One of the many themes twining through the film is art’s function as both solace and subversion, opiate and catalyst. Dreyman’s book-filled, rambling apartment, with its grand piano and Western newspapers, is contrasted to Wiesler’s sterile high-rise cubicle, an environment so harshly rationalized—there’s even a Stasi prostitute who provides her services on a tight schedule—that it seems designed to purge feeling of any kind.
Dreyman’s mild bohemianism has allowed him to accommodate himself to the powers that be, yet it represents a rebuke to his patrons as well.
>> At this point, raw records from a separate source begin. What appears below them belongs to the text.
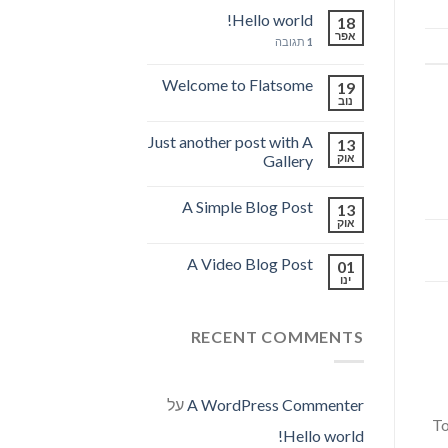
Hello world!
18
אפר
1
תגובה
Welcome to Flatsome
19
נוב
Just another post with A
13
אוק
Gallery
A Simple Blog Post
13
אוק
A Video Blog Post
01
ינו
RECENT COMMENTS
A WordPress Commenter
על
To
Hello world!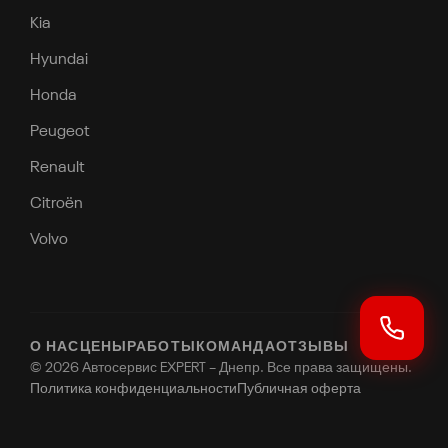
Kia
Hyundai
Honda
Peugeot
Renault
Citroën
Volvo
О НАС
ЦЕНЫ
РАБОТЫ
КОМАНДА
ОТЗЫВЫ
© 2026 Автосервис EXPERT – Днепр. Все права защищены.
Политика конфиденциальности
Публичная оферта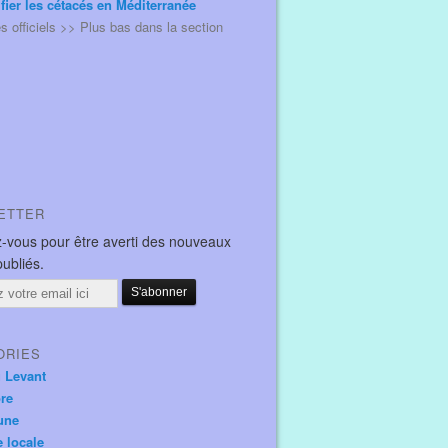
ifier les cétacés en Méditerranée
és officiels >> Plus bas dans la section
ETTER
-vous pour être averti des nouveaux
publiés.
ORIES
u Levant
ore
une
e locale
And that which makes life in East Germany bearable for him, by evoking ideas and emotions that can’t be officially sanctioned, ultimately makes it unbearable as well.
It’s an idea that’s powerfully dramatized by the film’s gorgeous score, composed by Gabriel Yared, whose previous work includes the music for The Talented Mr. Ripley and The English Patient. A turning point in The Lives of Others hinges on a ravishing piano piece entitled “Sonata for a Good Person,” also composed by Yared, which credibly provokes Wiesler to ask himself, “Can anyone who has heard this music, I mean truly heard it, really be a bad person?”—and to dread the implications of even raising that question.
Wiesler’s rigid self-control and haunted eyes reveal the hopelessness of the regime’s effort to endlessly extend its power, “to know everything.” The Stasi fails to uncover evidence of Dreyman’s disloyalty to the regime—he isn’t disloyal. But the weight of the state’s suspicion eventually drives Dreyman (and not only Dreyman) to otherwise unthinkable acts of rebellion. Like controlling parents and jealous lovers, the overbearing state makes real what it most fears. No matter how sincerely devoted people may be to the party, the leader, the system, the object of their loyalty will always suspect they’re holding something back. That’s because they always are. The Lives of Others reminds us that secrets and conflicting desires, messiness and contradiction are intrinsic to our humanity—even the humanity of the secret police.